Monday, July 18, 2011

blooming

It's my favorite part of the summer season, as mounds of hydrangea blooms soften searing sun with their cool periwinkle frost of color, and their puffball sense of humor. These little clusters of joy are abundant through our neighborhood now, punctuating the more rigid corners and claustrophobic lines of our Victorian-era brickmakers' ward with a welcome reminiscent of ice cream and sprinklers.

They welcome my eye and draw my hand to them to cup them so very gently, in a communion between petals and skin. I can feel both of us smile when I do.

I'm accepting many such invitations these days-- the slow and forgotten kind, of attentions both unusual and subtly exotic-- as I explore ways to entertain my "new" body, my fibromyalgia body. Hot days are spent as quietly as possible, with as little movement as possible, for I've not yet learned the limits of my "new" body, my fibromyalgia body.

Pain speaks to me constantly; a burning flame in my ankles, a sudden jolt in my rib, a "Voodoo-doll jab" (as one facebook friend put it) of a hot spike into my heel, a raking of nerve endings in my elbows, a vice of iron around my knees...

I've had to bow humbly to Big Pharma, accepting the blessings bestowed by Cymbalta, Tramadol, Gabapentin, Hydrocodone. This is a sad irony for one who has been so careful with diet and entertainments (go local! go organic! go natural!); and a bit of a slap in the face for an herbal fanatic and homeopathic enthusiast.

Somehow, though, I do not feel overwhelmed with anger; at least, I am as angry as my antidepressant pain relievers will allow me to be. And though most of my days are spend lying on the couch, mostly I'm just watching my pain, getting used to the idea that it's not going away.

There's an estimated 140 million people in the US suffering from chronic pain with an assumed growth of about 1% a year. Many of these conditions are of unknown origins, and many who suffer them must do so in silence, as chronic pain is not well understood (or accepted) in our pull-up-your-bootstraps society.

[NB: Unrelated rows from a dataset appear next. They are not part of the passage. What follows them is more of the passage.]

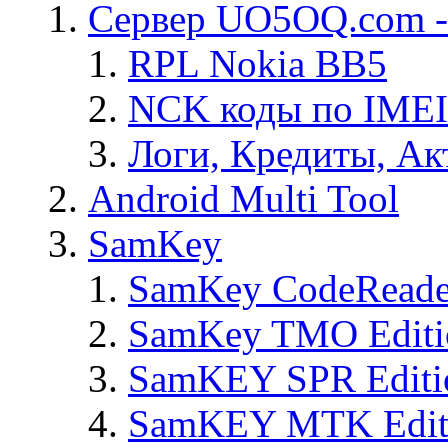
Сервер UO5OQ.com -
RPL Nokia BB5
NCK коды по IMEI
Логи, Кредиты, Ак
Android Multi Tool
SamKey
SamKey CodeReade
SamKey TMO Editi
SamKEY SPR Editi
SamKEY MTK Edit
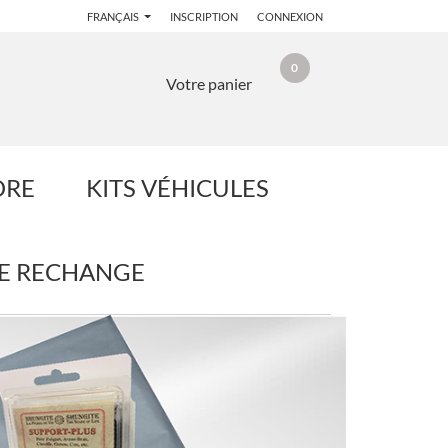
FRANÇAIS
INSCRIPTION
CONNEXION
0
Votre panier
DRE
KITS VÉHICULES
DE RECHANGE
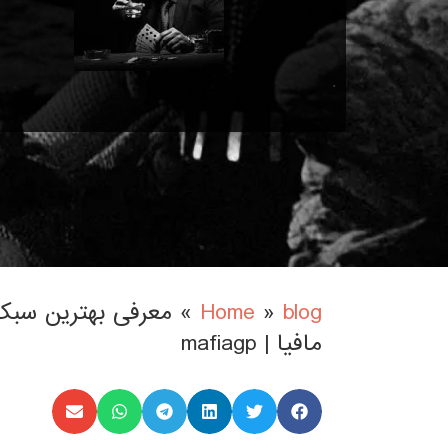
.
blog
»
Home
»
معرفی بهترین سبک
مافیا | mafiagp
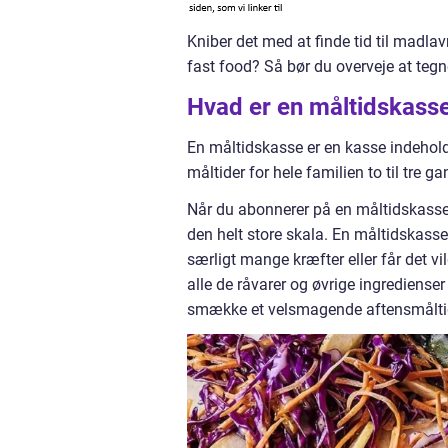
Kniber det med at finde tid til madlav
fast food? Så bør du overveje at te
Hvad er en måltidskass
En måltidskasse er en kasse indehold
måltider for hele familien to til tre 
Når du abonnerer på en måltidskasse 
den helt store skala. En måltidskass
særligt mange kræfter eller får det 
alle de råvarer og øvrige ingrediense
smække et velsmagende aftensmålti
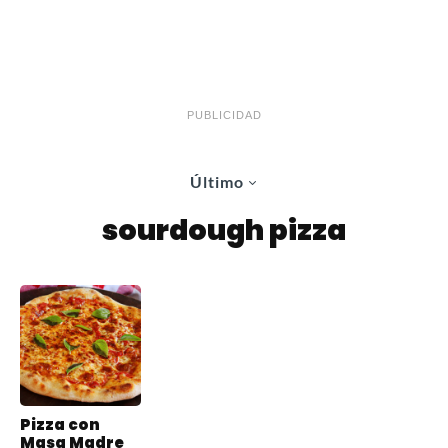
PUBLICIDAD
Último
sourdough pizza
Pizza con
Masa Madre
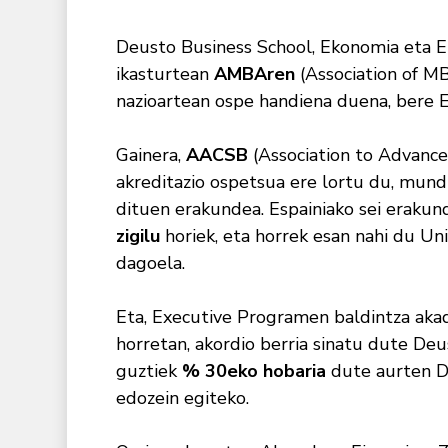
Deusto Business School, Ekonomia eta En
ikasturtean
AMBAren
(Association of M
nazioartean ospe handiena duena, bere
Gainera,
AACSB
(Association to Advance
akreditazio ospetsua ere lortu du, mund
dituen erakundea. Espainiako sei erakun
zigilu
horiek, eta horrek esan nahi du Un
dagoela.
Eta, Executive Programen baldintza aka
horretan, akordio berria sinatu dute De
guztiek
% 30eko hobaria
dute aurten D
edozein egiteko.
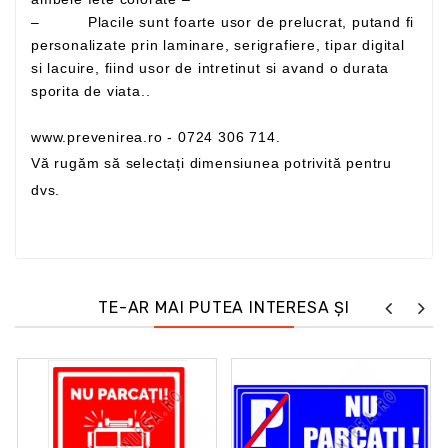
– Placile sunt foarte usor de prelucrat, putand fi
personalizate prin laminare, serigrafiere, tipar digital
si lacuire, fiind usor de intretinut si avand o durata
sporita de viata..
www.prevenirea.ro - 0724 306 714.
Vă rugăm să selectați dimensiunea potrivită pentru
dvs.
TE-AR MAI PUTEA INTERESA ȘI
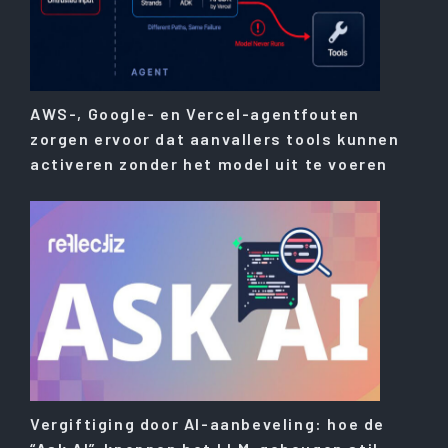
AWS-, Google- en Vercel-agentfouten
zorgen ervoor dat aanvallers tools kunnen
activeren zonder het model uit te voeren
Vergiftiging door AI-aanbeveling: hoe de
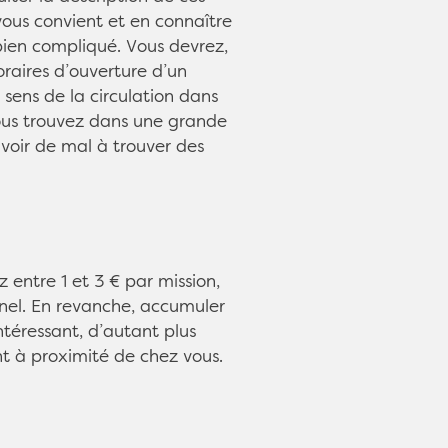
 vous convient et en connaître
bien compliqué. Vous devrez,
oraires d’ouverture d’un
 sens de la circulation dans
ous trouvez dans une grande
avoir de mal à trouver des
 entre 1 et 3 € par mission,
nnel. En revanche, accumuler
ntéressant, d’autant plus
nt à proximité de chez vous.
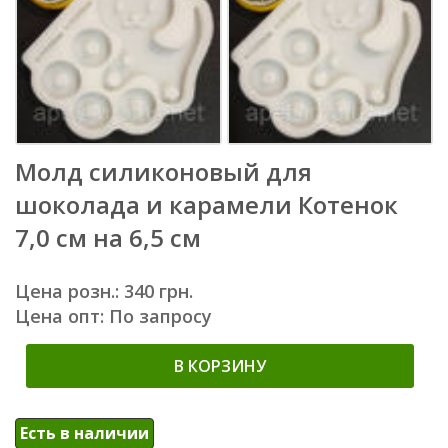
Молд силиконовый для
шоколада и карамели Котенок
7,0 см на 6,5 см
Цена розн.: 340 грн.
Цена опт: По запросу
В КОРЗИНУ
Есть в наличии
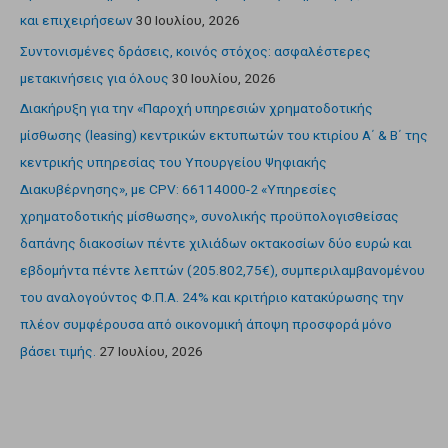
και επιχειρήσεων
30 Ιουλίου, 2026
Συντονισμένες δράσεις, κοινός στόχος: ασφαλέστερες
μετακινήσεις για όλους
30 Ιουλίου, 2026
Διακήρυξη για την «Παροχή υπηρεσιών χρηματοδοτικής
μίσθωσης (leasing) κεντρικών εκτυπωτών του κτιρίου Α΄ & Β΄ της
κεντρικής υπηρεσίας του Υπουργείου Ψηφιακής
Διακυβέρνησης», με CPV: 66114000-2 «Υπηρεσίες
χρηματοδοτικής μίσθωσης», συνολικής προϋπολογισθείσας
δαπάνης διακοσίων πέντε χιλιάδων οκτακοσίων δύο ευρώ και
εβδομήντα πέντε λεπτών (205.802,75€), συμπεριλαμβανομένου
του αναλογούντος Φ.Π.Α. 24% και κριτήριο κατακύρωσης την
πλέον συμφέρουσα από οικονομική άποψη προσφορά μόνο
βάσει τιμής.
27 Ιουλίου, 2026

Hardest of all for me is not being able to apply myself fully to the work of raising my (very energetic!) son, who also has a central nervous system disorder (Sensory Processing Disorder); and also not being able to enjoy the process of writing and creating. How odd it is, when something as simple as touching a key on a keypad becomes an exercise in forbearance.

And so more often than that, I accept offers from random, puffy flowers and velvety leaves, and touch them, instead. I rest in the quiet of my mind, the gift of my zen practice that I can (at this point!) no longer rest within, and I blossom now as a foreign flower, altogether new again.